AMERICAN HORIZONS: THE PHOTOGRAPHS OF ART SINSABAUGH
REVIEWS
Casual visitors to the Midwest sometimes believe it has no landscape at all. The unrelieved flatness of much of the middle of America can make it seem a kind of inland sea with almost excruciating horizontal rhythms, a lack of visual diversity ideal for crops but bankrupt for stimulating the eye. The subtle and nuanced poetry of the flatlands of America, though, has never been more attentively observed, chronicled, and understood than by Art Sinsabaugh (1924-1983), who conjoined a visual subject and a photographic tool so perfectly as to make the match appear inevitable. This is the first large-scale retrospective dedicated to this artist, culled from his extensive archives at Indiana University.
Sinsabaugh settled in the Midwest after his service in World War II, and attended the Institute of Design in Chicago, where he studied with László MoholyNagy, Harry Callahan, Arthur Siegel, and Wayne Miller. Early on, he was a fairly attentive photographer of the gritty street life of Chicago, practicing the kind of snap-no/r that so defined photography in the 1950s. His great breakthrough came upon moving downstate in 1959 to teach at the University of Illinois at Urbana-Champaign. This took Sinsabaugh to some of the richest farmland on the
planet, and brought to his mind the seldom-used Deardorff 12-by-20-inch banquet camera—a cumbersome dinosaur usually trotted out to take panoramic photographs of large masses of people, at weddings or meetings. Sinsabaugh brought this bulky camera to a different panorama: the stretched-out horizontal vistas of the Midwest, and in the 1960s created some of the most evocative black-and-white landscape photography of its time, with height-to-width ratios ranging to l-to-20.
Sinsabaugh recorded the stupendous Illinois flatland, its extended elongation, more left-to-right flow than the human eye can absorb, a taffy-pull of land with only parsimonious touches of the vertical. He also recognized its simultaneous great depth of field, that his eye was tugged in two directions at once: both parallel to the picture field, and into the distance, toward vistas in deep space many miles away. This is farmland, and the occasional distant vertical intrusion—a telephone pole, a farmhouse or barn—takes on a kind of poignancy and drama far out of proportion to its physical presence. These snippets give a touch of humankind in the midst of vast space, and with the worked landscape put vestiges of culture into agriculture.
Sinsabaugh brought his banquet camera to the city, too, and his “Chicago Landscape” series similarly sets the
vertical against the horizontal, not always centered on skyscrapers, but long, low studies of blocks of small and modest homes and apartments, or the spaghettilike intersections of expressways. Both urban and rural works show Sinsabaugh’s response to the time-proven nature of our employ of the environment, how the land and city have evolved slowly and naturally. His occasional studies of suburban sprawl are more negative in judgment; the structures seem pasted onto the landscape, not organic in tone.

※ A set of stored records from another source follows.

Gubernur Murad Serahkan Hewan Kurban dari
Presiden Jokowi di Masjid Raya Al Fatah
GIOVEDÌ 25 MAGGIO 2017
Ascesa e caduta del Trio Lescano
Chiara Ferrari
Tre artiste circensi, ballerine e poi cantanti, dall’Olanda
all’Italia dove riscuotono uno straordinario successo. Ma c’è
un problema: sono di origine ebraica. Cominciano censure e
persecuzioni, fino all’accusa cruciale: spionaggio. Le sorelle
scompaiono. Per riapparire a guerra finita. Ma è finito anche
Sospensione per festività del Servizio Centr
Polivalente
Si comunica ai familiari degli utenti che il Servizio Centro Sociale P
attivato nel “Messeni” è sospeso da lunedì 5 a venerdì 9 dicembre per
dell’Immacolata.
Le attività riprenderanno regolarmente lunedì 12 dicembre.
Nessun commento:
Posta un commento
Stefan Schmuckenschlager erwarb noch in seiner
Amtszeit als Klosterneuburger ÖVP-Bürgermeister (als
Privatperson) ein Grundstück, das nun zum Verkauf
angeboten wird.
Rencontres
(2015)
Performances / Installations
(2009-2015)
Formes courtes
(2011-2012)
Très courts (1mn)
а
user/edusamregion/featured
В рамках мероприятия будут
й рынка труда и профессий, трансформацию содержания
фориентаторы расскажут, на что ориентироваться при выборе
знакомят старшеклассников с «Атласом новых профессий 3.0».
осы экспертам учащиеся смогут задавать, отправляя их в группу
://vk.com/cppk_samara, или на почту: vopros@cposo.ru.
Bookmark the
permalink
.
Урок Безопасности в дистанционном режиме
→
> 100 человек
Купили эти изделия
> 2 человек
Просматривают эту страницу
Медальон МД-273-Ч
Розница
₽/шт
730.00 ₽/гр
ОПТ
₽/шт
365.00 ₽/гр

The 1960s were Sinsabaugh’s decade of triumph, but this exhibition goes on to present his later work, when, in studies of other places in the United States, he tried to extend his vision. These images work less well; he did not have the landscape embedded in his heart, as he had in Illinois, and while these later photographs are attractive, they seem more perfunctory and touristic. But like the Dutch landscape painters of the seventeenth century, for a while Sinsabaugh found and revealed a quiet but breathtaking poetry in a nature many find banal and forgettable, and left those places forever anything but.©
James Yood
“American Horizons: The Photographs of Art Sinsabaugh” was presented at the Art Institute of Chicago, October 2, 2004-January 2, 2005. It was organized by the Indiana University Art Museum, and tours to the Columbus Museum of Art (February 11-April 17, 2005), the Krannert Art Museum at the University of Illinois (June 3-August 7, 2005), and Indiana University Art Museum (October 1December 23, 2005).